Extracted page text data

----------

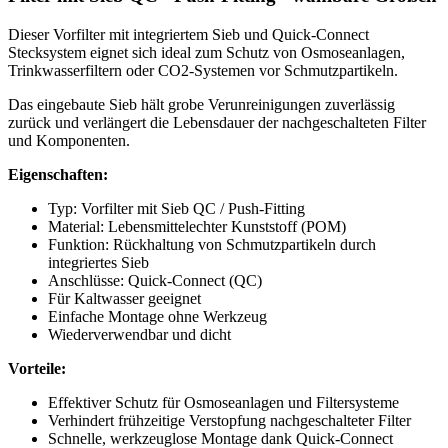
Dieser Vorfilter mit integriertem Sieb und Quick-Connect
Stecksystem eignet sich ideal zum Schutz von Osmoseanlagen,
Trinkwasserfiltern oder CO2-Systemen vor Schmutzpartikeln.
Das eingebaute Sieb hält grobe Verunreinigungen zuverlässig
zurück und verlängert die Lebensdauer der nachgeschalteten Filter
und Komponenten.
Eigenschaften:
Typ: Vorfilter mit Sieb QC / Push-Fitting
Material: Lebensmittelechter Kunststoff (POM)
Funktion: Rückhaltung von Schmutzpartikeln durch
integriertes Sieb
Anschlüsse: Quick-Connect (QC)
Für Kaltwasser geeignet
Einfache Montage ohne Werkzeug
Wiederverwendbar und dicht
Vorteile:
Effektiver Schutz für Osmoseanlagen und Filtersysteme
Verhindert frühzeitige Verstopfung nachgeschalteter Filter
Schnelle, werkzeuglose Montage dank Quick-Connect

----------

Work instructions
Your task is to reproduce the entries above word for word, from the first line through the line with "Effektiver Schutz für", and please leave out any pictures.

Your response
Dieser Vorfilter mit integriertem Sieb und Quick-Connect
Stecksystem eignet sich ideal zum Schutz von Osmoseanlagen,
Trinkwasserfiltern oder CO2-Systemen vor Schmutzpartikeln.
Das eingebaute Sieb hält grobe Verunreinigungen zuverlässig
zurück und verlängert die Lebensdauer der nachgeschalteten Filter
und Komponenten.
Eigenschaften:
Typ: Vorfilter mit Sieb QC / Push-Fitting
Material: Lebensmittelechter Kunststoff (POM)
Funktion: Rückhaltung von Schmutzpartikeln durch
integriertes Sieb
Anschlüsse: Quick-Connect (QC)
Für Kaltwasser geeignet
Einfache Montage ohne Werkzeug
Wiederverwendbar und dicht
Vorteile:
Effektiver Schutz für Osmoseanlagen und Filtersysteme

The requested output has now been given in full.